One of the best qualities of Crutchfield’s novel is how the stories changes in time and perspective allow for ideas to surface repeatedly, often with a subtle shift. Dakota makes Daniel promise he will only be attracted to someone who looks different than him — a clear reference to the accusation — but in Daniel’s attempts to understand her, he admits a kind of comfort with the familiar.

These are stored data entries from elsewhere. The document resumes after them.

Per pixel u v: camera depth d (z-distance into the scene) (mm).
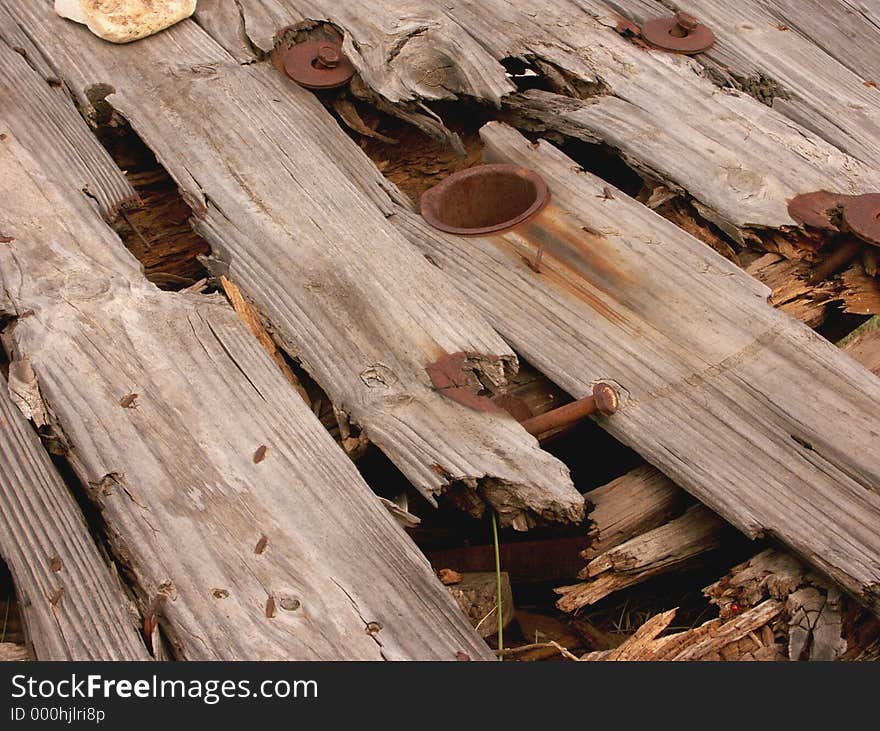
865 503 1579
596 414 1634
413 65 1897
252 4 1962
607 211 1773
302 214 1766
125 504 1568
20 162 1788
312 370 1664
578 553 1651
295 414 1623
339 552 1552
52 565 1543
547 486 1585
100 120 1868
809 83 1931
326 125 1854
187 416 1614
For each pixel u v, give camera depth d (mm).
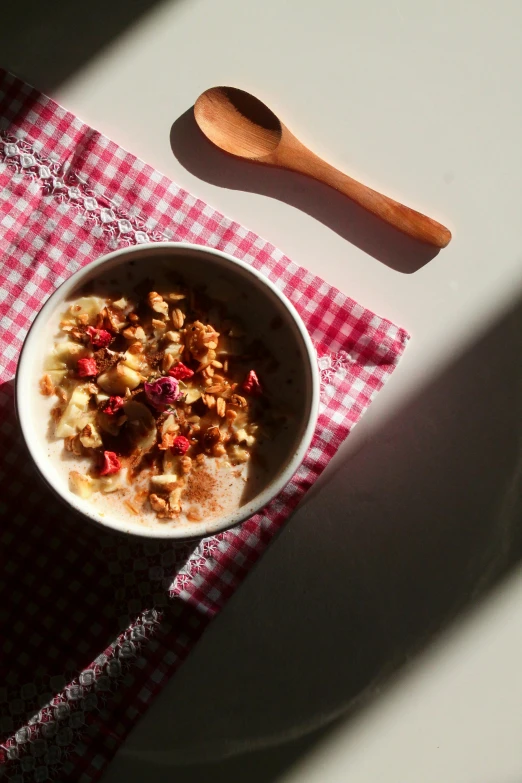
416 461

This idea of repetition, or layering, also serves to strengthen Crutchfield’s choices about playing with form. Some of her chapters are writing samples of her characters, including the opening “How to Write a Family History,” which is Daniel’s attempt at a family timeline. In “A List of Fears,” we see Hill’s concerns about his family through an ordered list with titles like
5) IF EVERYTHING IS RUINED, IT’S A FATHER’S FAULT
Details like this become more than aphorisms when they show up later in the story, as with Hill’s list of questions:
Is it always the father’s fault?
Is breaking a leg the only way to keep a dog from running away?

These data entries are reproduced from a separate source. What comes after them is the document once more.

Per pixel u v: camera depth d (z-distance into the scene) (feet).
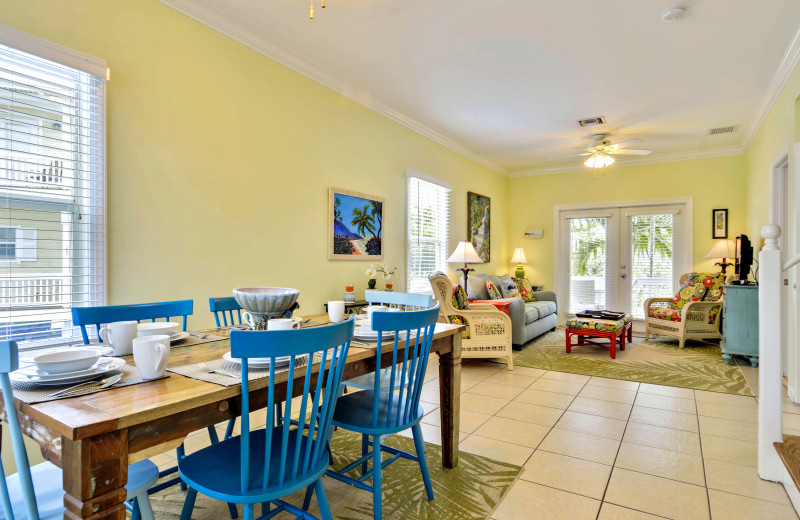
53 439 3.29
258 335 3.80
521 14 9.30
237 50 10.02
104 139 7.63
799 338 10.36
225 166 9.75
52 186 7.14
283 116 11.18
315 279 12.14
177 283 8.82
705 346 17.79
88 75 7.45
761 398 6.91
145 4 8.30
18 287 6.82
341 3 8.93
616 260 22.38
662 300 19.39
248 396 3.96
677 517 5.84
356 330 6.29
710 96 13.70
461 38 10.31
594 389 11.69
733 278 19.43
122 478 3.29
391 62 11.57
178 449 6.31
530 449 7.95
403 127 15.88
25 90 6.84
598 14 9.29
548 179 24.07
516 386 11.97
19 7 6.65
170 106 8.70
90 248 7.52
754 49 10.73
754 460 7.50
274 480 4.22
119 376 4.12
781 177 13.16
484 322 13.85
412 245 16.47
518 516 5.88
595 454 7.75
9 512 3.34
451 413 7.14
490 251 22.84
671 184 21.06
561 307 23.70
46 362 3.87
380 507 5.48
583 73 12.14
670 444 8.17
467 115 15.62
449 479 6.88
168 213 8.67
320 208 12.32
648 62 11.48
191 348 5.45
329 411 4.65
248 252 10.27
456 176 19.51
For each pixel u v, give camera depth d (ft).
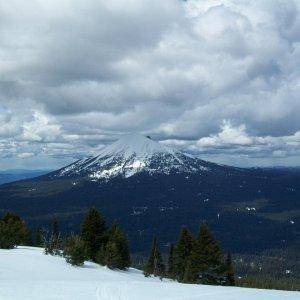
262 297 137.39
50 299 117.60
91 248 268.00
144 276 247.29
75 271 211.20
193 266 227.40
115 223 286.25
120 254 255.29
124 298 125.18
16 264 208.64
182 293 138.82
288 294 147.54
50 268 209.87
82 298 121.60
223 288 158.81
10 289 129.70
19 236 310.45
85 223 272.10
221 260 229.45
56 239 283.59
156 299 125.49
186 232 266.77
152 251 290.76
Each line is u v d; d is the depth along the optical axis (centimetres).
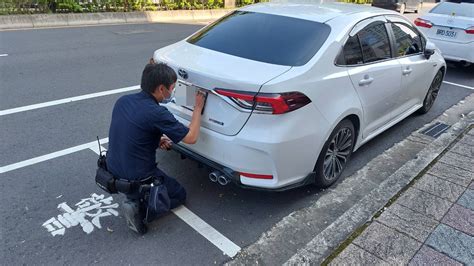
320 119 326
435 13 832
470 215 335
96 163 400
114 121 293
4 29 1055
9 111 504
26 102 537
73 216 321
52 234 300
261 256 292
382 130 465
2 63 713
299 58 326
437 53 573
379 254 288
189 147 333
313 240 309
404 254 288
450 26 793
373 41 402
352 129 385
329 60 336
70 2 1237
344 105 352
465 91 727
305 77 310
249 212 342
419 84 520
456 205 349
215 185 377
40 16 1152
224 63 320
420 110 587
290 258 289
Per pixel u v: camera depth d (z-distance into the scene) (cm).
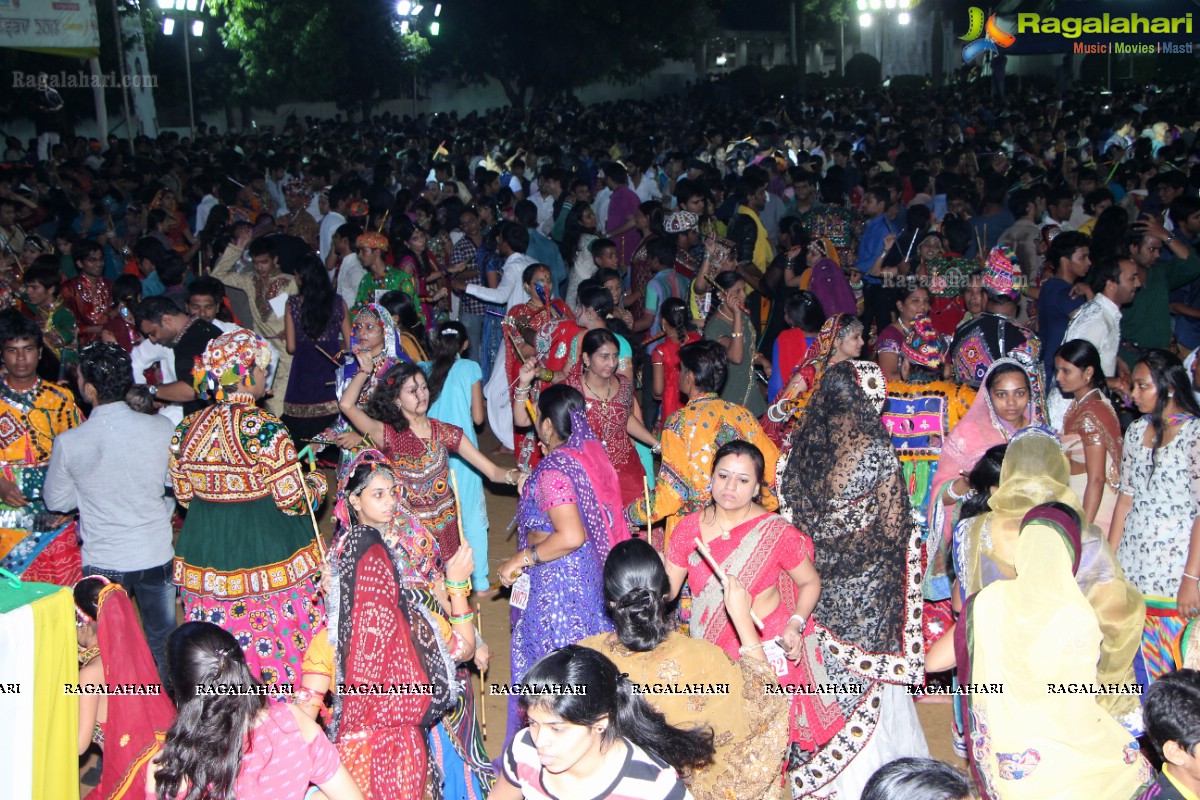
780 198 1355
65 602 361
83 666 402
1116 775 330
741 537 399
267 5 3247
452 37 3531
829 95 3866
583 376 564
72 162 1638
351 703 354
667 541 426
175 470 464
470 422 623
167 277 758
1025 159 1619
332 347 745
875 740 421
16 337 517
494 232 931
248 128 3472
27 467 527
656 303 833
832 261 854
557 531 423
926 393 568
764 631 401
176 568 474
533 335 755
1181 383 456
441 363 619
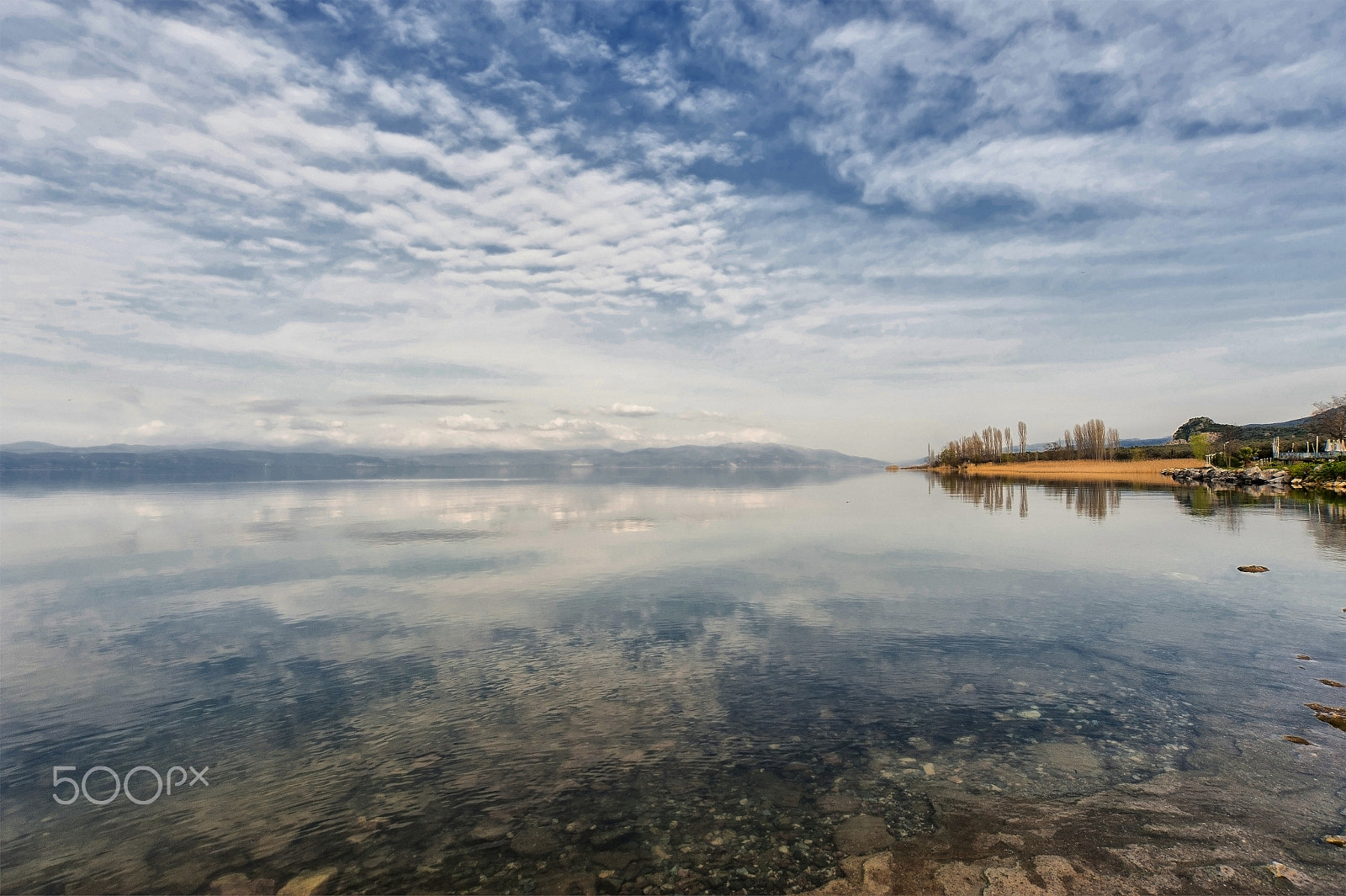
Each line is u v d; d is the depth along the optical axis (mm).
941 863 5961
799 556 23938
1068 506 46125
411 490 81625
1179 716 9148
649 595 17406
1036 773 7582
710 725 9031
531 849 6293
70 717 9586
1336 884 5562
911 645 12672
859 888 5641
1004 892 5539
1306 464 78875
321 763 8078
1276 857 5961
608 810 6938
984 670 11211
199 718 9508
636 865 6027
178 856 6270
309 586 18703
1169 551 24500
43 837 6605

Is it considered abuse to set something free?
Is it only the father’s fault?
Is he even allowed to ask that question?
Is he allowed to ask the next question?
And, Jesus, does it make a difference?
Crutchfield manages to take our attention away from the “did he or didn’t he” storyline and to draw our attention to another one: What becomes of this broken family? And what of Daniel, the “little gentleman?” How can one possibly live up to that kind of pressure?

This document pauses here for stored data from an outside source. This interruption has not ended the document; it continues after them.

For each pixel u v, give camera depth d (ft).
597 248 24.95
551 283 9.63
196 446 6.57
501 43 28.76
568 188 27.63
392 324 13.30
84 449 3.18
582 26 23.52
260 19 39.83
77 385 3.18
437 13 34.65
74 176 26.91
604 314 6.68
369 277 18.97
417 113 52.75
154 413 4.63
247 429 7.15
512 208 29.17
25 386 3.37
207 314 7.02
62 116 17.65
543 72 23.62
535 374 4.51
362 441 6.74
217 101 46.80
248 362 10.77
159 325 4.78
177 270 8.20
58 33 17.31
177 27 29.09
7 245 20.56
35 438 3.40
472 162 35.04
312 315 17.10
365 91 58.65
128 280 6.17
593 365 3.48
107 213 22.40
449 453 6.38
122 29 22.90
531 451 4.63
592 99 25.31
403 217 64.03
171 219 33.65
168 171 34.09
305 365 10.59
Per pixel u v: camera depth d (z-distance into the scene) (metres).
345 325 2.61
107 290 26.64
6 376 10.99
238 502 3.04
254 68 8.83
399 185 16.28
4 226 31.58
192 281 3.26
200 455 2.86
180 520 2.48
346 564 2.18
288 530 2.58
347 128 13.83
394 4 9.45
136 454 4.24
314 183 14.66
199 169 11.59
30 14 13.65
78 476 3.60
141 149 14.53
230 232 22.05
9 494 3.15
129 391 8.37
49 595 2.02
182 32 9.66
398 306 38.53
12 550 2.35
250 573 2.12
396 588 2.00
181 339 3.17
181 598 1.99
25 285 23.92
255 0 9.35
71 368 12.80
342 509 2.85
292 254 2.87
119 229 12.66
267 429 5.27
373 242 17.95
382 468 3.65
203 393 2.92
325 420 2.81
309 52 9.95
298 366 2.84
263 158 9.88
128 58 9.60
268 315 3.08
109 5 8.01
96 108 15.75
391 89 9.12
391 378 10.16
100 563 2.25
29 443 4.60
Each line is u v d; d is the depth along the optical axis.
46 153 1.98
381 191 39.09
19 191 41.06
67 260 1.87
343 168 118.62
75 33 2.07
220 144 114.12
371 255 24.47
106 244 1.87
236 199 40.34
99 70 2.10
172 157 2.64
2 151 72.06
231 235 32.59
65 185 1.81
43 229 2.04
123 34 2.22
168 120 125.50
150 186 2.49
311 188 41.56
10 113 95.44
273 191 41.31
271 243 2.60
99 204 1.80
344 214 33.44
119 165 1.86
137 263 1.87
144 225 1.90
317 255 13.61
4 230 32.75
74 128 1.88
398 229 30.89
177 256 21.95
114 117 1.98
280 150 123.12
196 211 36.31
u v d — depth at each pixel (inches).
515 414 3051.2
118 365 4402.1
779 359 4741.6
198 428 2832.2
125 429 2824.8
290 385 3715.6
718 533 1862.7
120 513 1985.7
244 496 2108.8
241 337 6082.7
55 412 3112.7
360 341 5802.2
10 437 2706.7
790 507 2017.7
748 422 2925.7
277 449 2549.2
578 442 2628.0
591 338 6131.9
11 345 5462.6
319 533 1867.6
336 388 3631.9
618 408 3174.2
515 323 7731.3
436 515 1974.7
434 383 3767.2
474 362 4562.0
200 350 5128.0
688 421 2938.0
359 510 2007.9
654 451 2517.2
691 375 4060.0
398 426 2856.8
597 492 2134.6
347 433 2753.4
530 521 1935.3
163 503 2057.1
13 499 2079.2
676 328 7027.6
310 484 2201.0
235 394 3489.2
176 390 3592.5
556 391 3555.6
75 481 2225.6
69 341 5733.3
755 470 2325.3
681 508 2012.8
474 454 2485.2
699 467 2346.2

Chapters in How to Catch a Coyote read as discrete short stories, though its cohesiveness ensures that they work as a whole. Crutchfield’s ordering of these stories intensifies the impact of the information revealed and seeing these characters at vastly different time periods means we are able to check our own assumptions about their futures against what really happens. How to Catch a Coyote is good work, especially when it is pushing against the reader’s expectation of having the answers. This is a book that haunts the reader, much like the coyotes do for Daniel.